小白菊(Tanacetum parthenium (L.) Schultz-Bip),通常被称为小白菊,传统上用于治疗发热、偏头痛、类风湿性关节炎和癌症。小白菊内酯(PTL)是从小白菊嫩枝中分离出的主要生物活性成分,是一种具有抗炎和抗肿瘤特性的倍半萜内酯。先前的研究表明,PTL在包括肝癌、胆管癌、急性髓系白血病、乳腺癌、前列腺癌和结直肠癌在内的各种癌症中发挥抗癌活性。然而,PTL抗癌作用的代谢机制仍知之甚少。
探讨PTL对人胆管癌细胞的抗癌活性及其潜在机制。
在本研究中,通过基于液相色谱/质谱(LC/MS)的代谢组学方法研究PTL对人胆管癌细胞的作用及其机制。首先,使用细胞计数试剂盒-8(CCK-8)、流式细胞术分析和蛋白质印迹法评估细胞增殖和凋亡。然后,构建基于LC/MS的代谢谱以及正交偏最小二乘判别分析(OPLS-DA),以区分TFK1细胞中阴性对照组和PTL处理组之间的代谢变化。接下来,应用酶联免疫吸附测定(ELISA)研究与显著变化的代谢物相关的代谢酶的变化。最后,使用MetaboAnalyst 5.0和京都基因与基因组百科全书(KEGG)通路数据库建立与关键代谢酶、代谢物和代谢途径相关的代谢网络。
PTL处理可浓度依赖性地诱导TFK1细胞的增殖抑制和凋亡。

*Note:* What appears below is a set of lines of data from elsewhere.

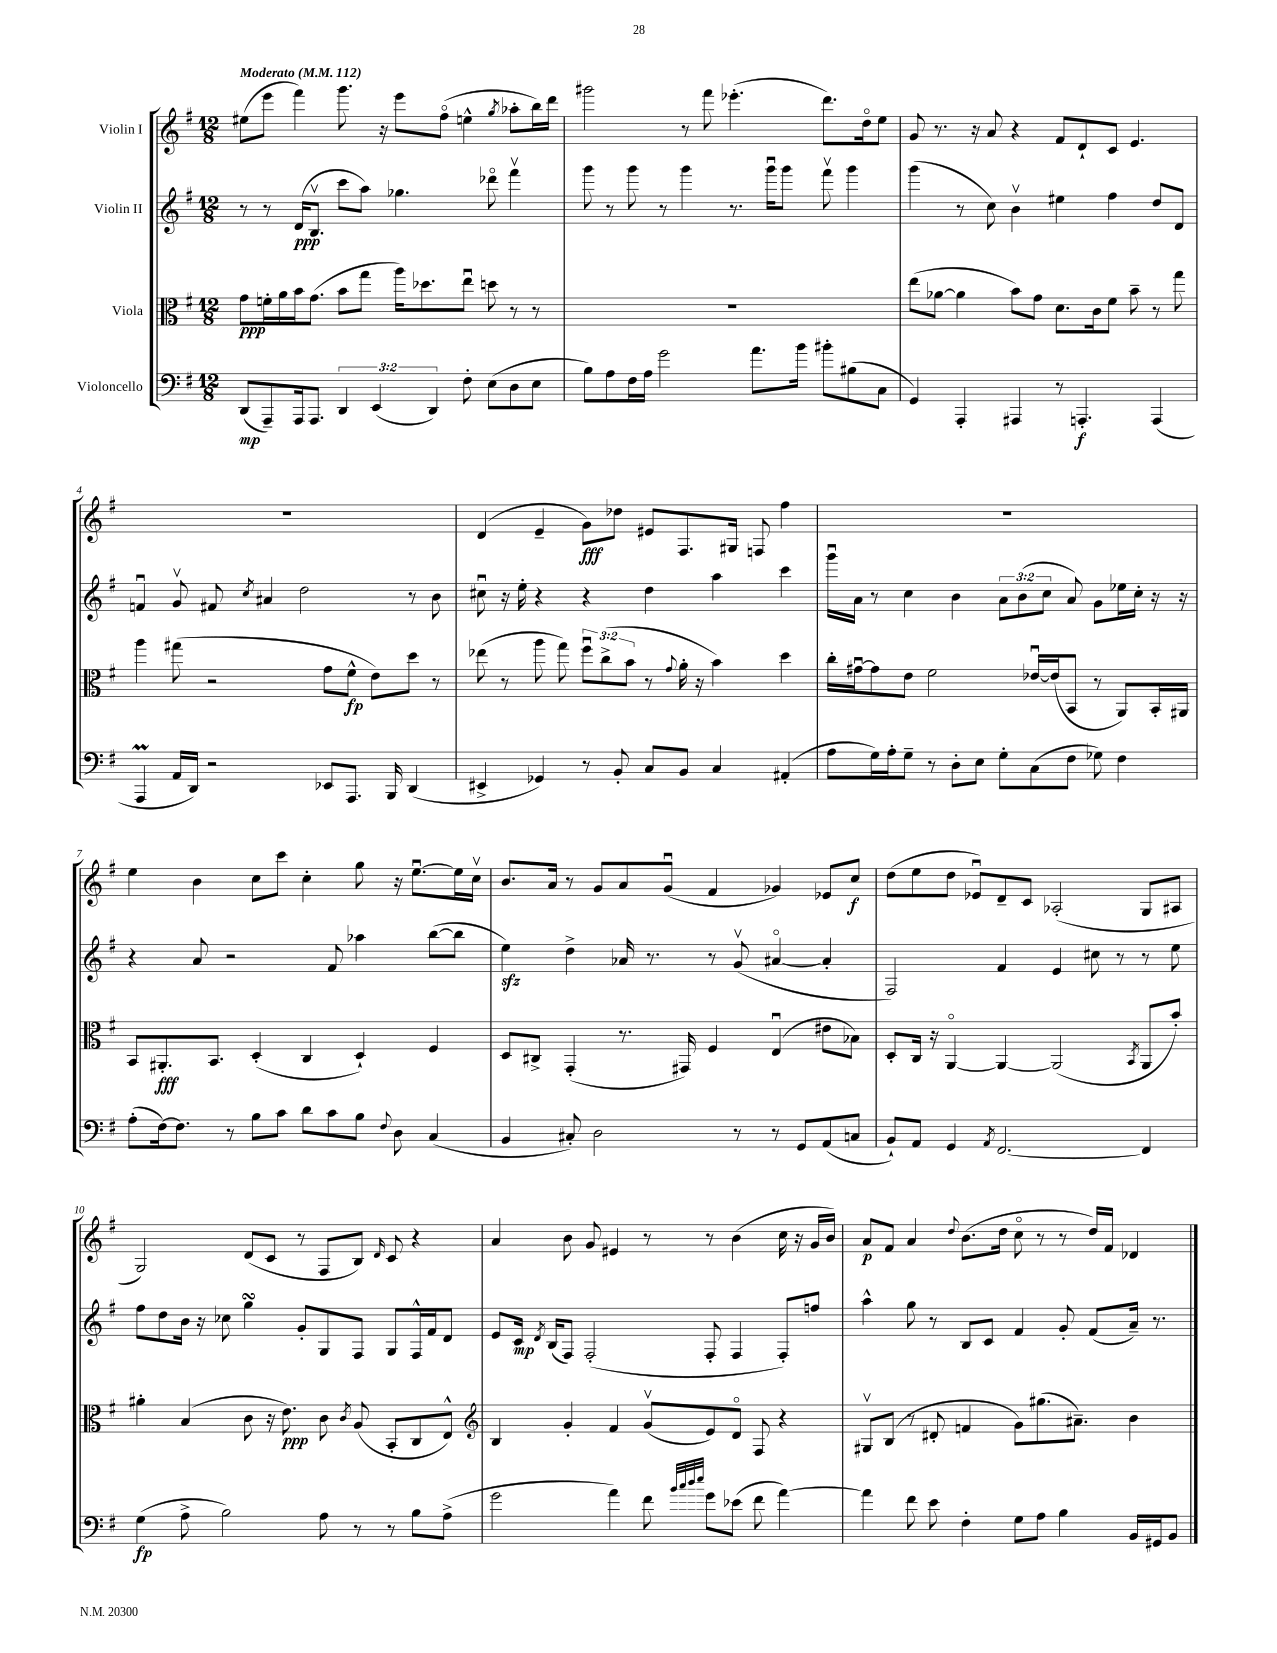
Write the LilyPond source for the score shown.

<<
\new StaffGroup <<
\new Staff = "s0" \with { instrumentName = "Violin I" } {
    \clef treble \key g \major \numericTimeSignature \time 12/8 \tempo "Moderato" 4 = 112
    \autoBeamOff eis''8[( e'''8] fis'''4) g'''8. r16 e'''8[ fis''8]\flageolet( e''4-^ \acciaccatura { g''8 } aes''8[-. b''16) d'''16] |
    gis'''2 r8 fis'''8 ees'''4.-.( d'''8.[) d''16\flageolet e''8] |
    g'8 r8. r16 a'8 r4 fis'8[ d'8-! c'8] e'4. |
    R1. |
    d'4( e'4-- g'8[\fff) des''8] eis'8[ fis8. gis16] f8 fis''4 |
    R1. |
    e''4 b'4 c''8[ c'''8] c''4-. g''8 r16 e''8.[~\downbow e''16 c''16]\upbow |
    b'8.[ a'16] r8 g'8[ a'8 g'8]\downbow( fis'4 ges'4) ees'8[ c''8]\f |
    d''8[( e''8 d''8] ees'8[\downbow) d'8-- c'8] aes2-.( g8[ ais8] |
    g2) d'8[( c'8] r8 fis8[ b8]) \grace { d'16 } c'8 r4 |
    a'4 b'8 g'8 eis'4 r8 r8 b'4( c''16 r16 g'16[ b'16]) |
    a'8[\p fis'8] a'4 \appoggiatura { d''8 } b'8.[( d''16] c''8\flageolet r8 r8 d''16[) fis'16] des'4 \bar "|." |
}
\new Staff = "s1" \with { instrumentName = "Violin II" } {
    \clef treble \key g \major \numericTimeSignature \time 12/8 \override Staff.TupletNumber.text = #tuplet-number::calc-fraction-text
    \autoBeamOff r8 r8 d'16[\ppp( b8.]\upbow c'''8[ a''8]) ges''4. des'''8\flageolet fis'''4\upbow |
    g'''8 r8 g'''8 r8 g'''4 r8. g'''16[\downbow g'''8] fis'''8\upbow g'''4 |
    g'''4( r8 c''8) b'4\upbow eis''4 fis''4 d''8[ d'8] |
    f'4\downbow g'8\upbow fis'8 \acciaccatura { c''8 } ais'4 d''2 r8 b'8 |
    cis''8\downbow r16 e''16-. r4 r4 d''4 a''4 c'''4 |
    g'''16[\downbow a'16] r8 c''4 b'4 \tuplet 3/2 { a'8[ b'8( c''8] } a'8) g'8[ ees''16 c''16]-. r16 r16 |
    r4 a'8 r2 fis'8 aes''4 b''8[~( b''8] |
    e''4\sfz) d''4-> aes'16 r8. r8 g'8\upbow( ais'4~\flageolet ais'4-. |
    fis2) fis'4 e'4 cis''8 r8 r8 e''8 |
    fis''8[ d''8 b'16] r16 ces''8 g''4\turn g'8[-. g8 fis8] g8[ fis16-^ fis'16 d'8] |
    e'8[ c'16]\mp \acciaccatura { d'8 } b16[( fis8]) fis2-.( fis8-. fis4 fis8[-.) f''8] |
    a''4-^ g''8 r8 b8[ c'8] fis'4 g'8-. fis'8[( a'16]--) r8. \bar "|." |
}
\new Staff = "s2" \with { instrumentName = "Viola" } {
    \clef alto \key g \major \numericTimeSignature \time 12/8 \override Staff.TupletNumber.text = #tuplet-number::calc-fraction-text
    \autoBeamOff g'8[\ppp f'16-. a'16 b'16 g'8.]( b'8[ g''8] a''16[) des''8. e''8]\downbow d''8 r8 r8 |
    R1. |
    e''8[( aes'8]~ aes'4 b'8[) g'8] d'8.[ c'16 fis'8] b'8-- r8 g''8 |
    a''4 gis''8( r2 g'8[ fis'8]-^\fp e'8[) d''8] r8 |
    ees''8( r8 a''8 g''8) \tuplet 3/2 { fis''8[\downbow c''8->( b'8] } r8 \appoggiatura { g'8 } a'16-. r16 b'4) d''4 |
    c''16[-. gis'16~\downbow gis'8 e'8] fis'2 ees'16[~\downbow ees'16( b,8] r8 a,8[) b,16-. ais,16] |
    b,8[ ais,8.-.\fff b,8.] d4-.( c4 d4-!) fis4 |
    d8[ cis8]-> g,4-.( r8. gis,16) fis4 e4\downbow( eis'8[ bes8]) |
    d8[-. c16] r16 a,4~\flageolet a,4~ a,2( \acciaccatura { b,8 } a,8[ b'8]-.) |
    ais'4-. b4( c'8 r16 e'8.\ppp) c'8 \acciaccatura { c'8 } a8( b,8[-. c8 e8]-^) |
    \clef treble b4 g'4-. fis'4 g'8[\upbow( e'8) d'8]\flageolet fis8 r4 |
    gis8[\upbow b8]( r8 dis'8-. f'4 g'8[) gis''8.( ais'8.]--) b'4 \bar "|." |
}
\new Staff = "s3" \with { instrumentName = "Violoncello" } {
    \clef bass \key g \major \numericTimeSignature \time 12/8 \override Staff.TupletNumber.text = #tuplet-number::calc-fraction-text
    \autoBeamOff d,8[\mp( a,,8--) a,,16 a,,8.] \tuplet 3/2 { d,4 e,4( d,4) } fis8-. e8[( d8 e8] |
    b8[) a8 fis16 a16] g'2 a'8.[ b'16] bis'8[-. bis8( c8] |
    g,4) a,,4-. ais,,4 r8 a,,4.-.\f a,,4( |
    a,,4\prall a,16[ d,16]) r2 ees,8[ a,,8.] b,,16 d,4( |
    eis,4-> ges,4) r8 b,8-. c8[ b,8] c4 ais,4-.( |
    a8[ g16) a16-. g8]-- r8 d8[-. e8] g8[-. c8( fis8] ges8) fis4 |
    a8[-.( fis16~) fis8.] r8 b8[ c'8] d'8[ c'8 b8] \appoggiatura { fis8 } d8 c4( |
    b,4 cis8-.) d2 r8 r8 g,8[ a,8( c8] |
    b,8[-!) a,8] g,4 \acciaccatura { a,8 } fis,2.~ fis,4 |
    g4\fp( a8-> b2) a8 r8 r8 b8[ a8]->( |
    g'2 a'4) fis'8 \grace { b'32[ c''32 d''32 e''32] } g'8[ ees'8]( fis'8 a'4~) |
    a'4 fis'8 e'8 fis4-. g8[ a8] b4 b,16[ gis,16 b,8] \bar "|." |
}
>>
>>
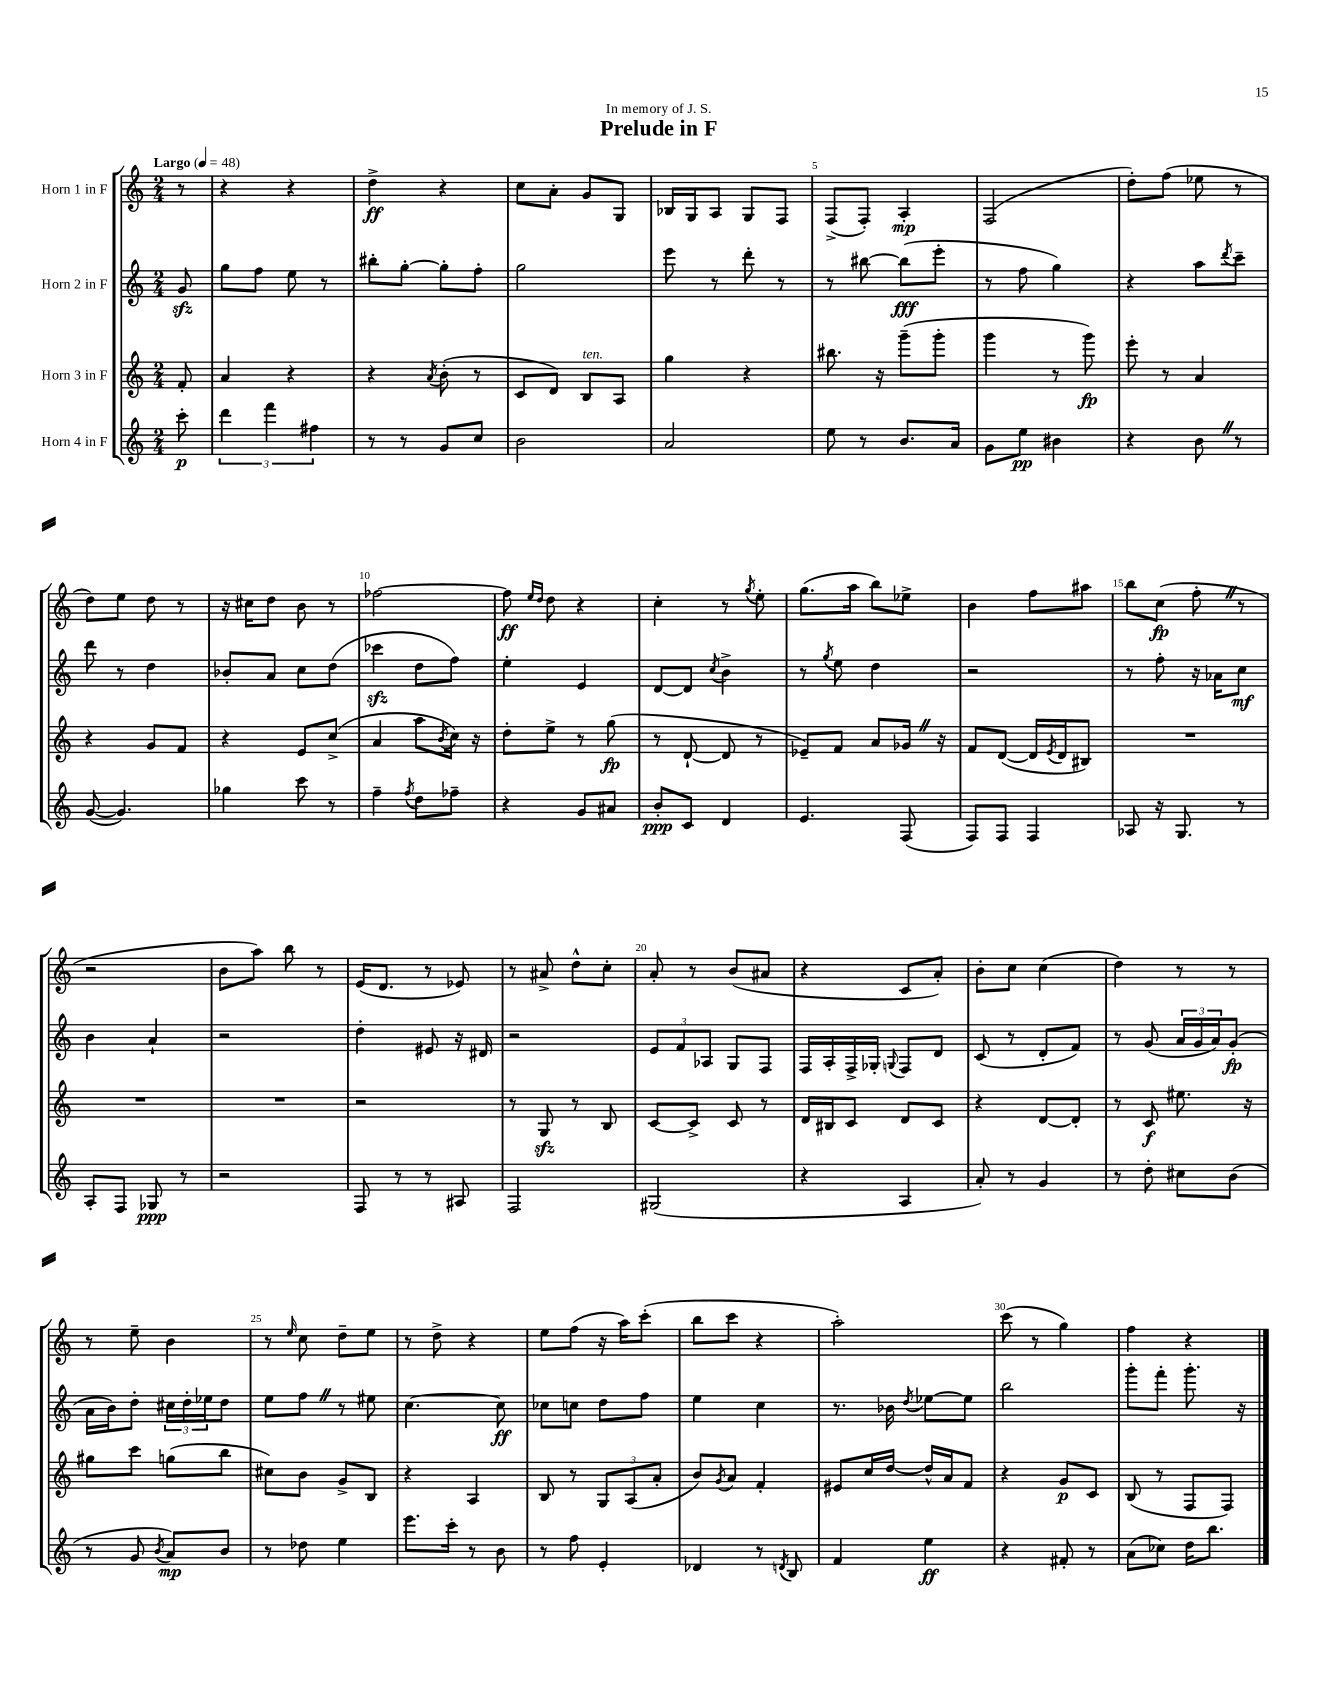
\header { title = "Prelude in F" dedication = "In memory of J. S." }
<<
\new StaffGroup <<
\new Staff = "s0" \with { instrumentName = "Horn 1 in F" } {
    \clef treble \key c \major \numericTimeSignature \time 2/4 \partial 8 \tempo "Largo" 4 = 48
    r8 |
    r4 r4 |
    d''4->\ff r4 |
    c''8 a'8-. g'8 g8 |
    bes16 g16 a8 g8 f8 |
    f8->( f8-.) a4-.\mp |
    f2( |
    d''8-.) f''8( ees''8 r8 |
    d''8) e''8 d''8 r8 |
    r16 cis''16 d''8 b'8 r8 |
    fes''2~ |
    fes''8\ff \grace { e''16 d''16 } d''8 r4 |
    c''4-. r8 \acciaccatura { g''8 } e''8-. |
    g''8.( a''16 b''8) ees''8-> |
    b'4 f''8 ais''8 |
    b''8 c''8\fp( f''8-. \once \override BreathingSign.text = \markup { \musicglyph "scripts.caesura.straight" } \breathe r8 |
    r2 |
    b'8 a''8) b''8 r8 |
    e'16( d'8. r8 ees'8) |
    r8 ais'8-> d''8-^ c''8-. |
    a'8-. r8 b'8( ais'8 |
    r4 c'8 a'8-.) |
    b'8-. c''8 c''4( |
    d''4) r8 r8 |
    r8 e''8-- b'4 |
    r8 \grace { e''16 } c''8 d''8-- e''8 |
    r8 d''8-> r4 |
    e''8 f''8( r16 a''16) c'''8-.( |
    b''8 c'''8 r4 |
    a''2-.) |
    c'''8( r8 g''4) |
    f''4 r4 \bar "|." |
}
\new Staff = "s1" \with { instrumentName = "Horn 2 in F" } {
    \clef treble \key c \major \numericTimeSignature \time 2/4 \partial 8
    g'8\sfz |
    g''8 f''8 e''8 r8 |
    bis''8-. g''8~-. g''8-. f''8-. |
    g''2 |
    e'''8 r8 d'''8-. r8 |
    r8 bis''8~ bis''8\fff( e'''8-. |
    r8 f''8 g''4) |
    r4 a''8 \acciaccatura { d'''8 } c'''8-- |
    d'''8 r8 d''4 |
    bes'8-. a'8 c''8 d''8( |
    ces'''4\sfz d''8 f''8) |
    e''4-. e'4 |
    d'8~ d'8 \acciaccatura { c''8 } b'4-> |
    r8 \acciaccatura { g''8 } e''8 d''4 |
    r2 |
    r8 f''8-. r16 aes'16 c''8\mf |
    b'4 a'4-! |
    r2 |
    d''4-. eis'8 r16 dis'16 |
    r2 |
    \tuplet 3/2 { e'8 f'8 aes8 } g8 f8 |
    f16 a16-. f16-> ges16-. \appoggiatura { g8 } f8 d'8 |
    c'8( r8 d'8-. f'8) |
    r8 g'8( \tuplet 3/2 { a'16 g'16 a'16) } g'8-.\fp( |
    a'16 b'16) d''8-. \tuplet 3/2 { cis''16 d''16-. ees''16 } d''8 |
    e''8 f''8 \once \override BreathingSign.text = \markup { \musicglyph "scripts.caesura.straight" } \breathe r8 eis''8 |
    c''4.~ c''8\ff |
    ces''8 c''8 d''8 f''8 |
    e''4 c''4 |
    r8. bes'16 \acciaccatura { d''8 } ees''8~ ees''8 |
    b''2 |
    g'''8-. f'''8-. g'''8.-. r16 \bar "|." |
}
\new Staff = "s2" \with { instrumentName = "Horn 3 in F" } {
    \clef treble \key c \major \numericTimeSignature \time 2/4 \partial 8
    f'8-. |
    a'4 r4 |
    r4 \acciaccatura { a'8 } b'8-.( r8 |
    c'8 d'8) b8^\markup { \italic "ten." } a8 |
    g''4 r4 |
    bis''8. r16 g'''8--( g'''8-. |
    g'''4 r8 g'''8\fp) |
    e'''8-. r8 a'4 |
    r4 g'8 f'8 |
    r4 e'8 c''8->( |
    a'4 a''8 \acciaccatura { b'8 } c''16) r16 |
    d''8-. e''8-> r8 g''8\fp( |
    r8 d'8~-! d'8 r8 |
    ees'8--) f'8 a'8 ges'16 \once \override BreathingSign.text = \markup { \musicglyph "scripts.caesura.straight" } \breathe r16 |
    f'8 d'8~( d'16 \acciaccatura { e'8 } d'16 bis8) |
    R2 |
    R2 |
    R2 |
    r2 |
    r8 g8\sfz r8 b8 |
    c'8~ c'8-> c'8 r8 |
    d'16 bis16 c'8 d'8 c'8 |
    r4 d'8~ d'8-. |
    r8 c'8\f eis''8. r16 |
    gis''8 c'''8 g''8( b''8 |
    cis''8) b'8 g'8-> b8 |
    r4 a4 |
    b8 r8 \tuplet 3/2 { g8 a8( a'8-. } |
    b'8) \acciaccatura { g'8 } a'8 f'4-. |
    eis'8 c''16 d''16~ d''16-^ a'16 f'8 |
    r4 g'8\p c'8 |
    b8( r8 f8 f8) \bar "|." |
}
\new Staff = "s3" \with { instrumentName = "Horn 4 in F" } {
    \clef treble \key c \major \numericTimeSignature \time 2/4 \partial 8
    c'''8-.\p |
    \tuplet 3/2 { d'''4 f'''4 fis''4 } |
    r8 r8 g'8 c''8 |
    b'2 |
    a'2 |
    e''8 r8 b'8. a'16 |
    g'8 e''8\pp bis'4 |
    r4 b'8 \once \override BreathingSign.text = \markup { \musicglyph "scripts.caesura.straight" } \breathe r8 |
    g'8~( g'4.) |
    ges''4 c'''8 r8 |
    f''4-- \acciaccatura { f''8 } d''8 fes''8-- |
    r4 g'8 ais'8 |
    b'8-.\ppp c'8 d'4 |
    e'4. f8( |
    f8) f8 f4 |
    aes8 r16 g8. r8 |
    a8-. f8 ges8\ppp r8 |
    r2 |
    f8 r8 r8 ais8 |
    f2 |
    gis2( |
    r4 a4 |
    a'8-.) r8 g'4 |
    r8 d''8-. cis''8 b'8( |
    r8 g'8 \acciaccatura { b'8 } a'8\mp) b'8 |
    r8 des''8 e''4 |
    e'''8. c'''16-. r8 b'8 |
    r8 f''8 e'4-. |
    des'4 r8 \acciaccatura { d'8 } b8 |
    f'4 e''4\ff |
    r4 fis'8-. r8 |
    a'8( ces''8) d''16 b''8. \bar "|." |
}
>>
>>
\layout { \context { \Score \override BarNumber.break-visibility = ##(#f #t #t) barNumberVisibility = #(every-nth-bar-number-visible 5) } }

鉴定出43种与PTL抗肿瘤作用相关的潜在生物标志物,主要涉及谷氨酰胺和谷氨酸代谢、丙氨酸、天冬氨酸和谷氨酸代谢、苯丙氨酸、酪氨酸和色氨酸生物合成、苯丙氨酸代谢、精氨酸生物合成、精氨酸和脯氨酸代谢、谷胱甘肽代谢、烟酸和烟酰胺代谢、嘧啶代谢、脂肪酸代谢、磷脂分解代谢和鞘脂代谢。对上游和下游代谢物进行通路分析,我们发现三种关键代谢酶,包括谷氨酰胺酶(GLS)、γ-谷氨酰转肽酶(GGT)和肉碱棕榈酰转移酶1(CPT1),它们主要参与谷氨酰胺和谷氨酸代谢、谷胱甘肽代谢和脂肪酸代谢。与显著变化的代谢物相关的代谢酶的变化与代谢物水平一致,并建立了与关键代谢酶、代谢物和代谢途径相关的代谢网络。PTL可能通过干扰代谢途径发挥其对胆管癌的抗肿瘤作用。此外,我们选择了两种被视为胆管癌治疗一线化疗标准的阳性对照药物,以验证我们对PTL代谢组学研究的可靠性和准确性。
本研究增强了我们对PTL治疗胆管癌细胞的代谢谱和机制的理解,为进一步研究其他药物的抗癌机制提供了一些参考。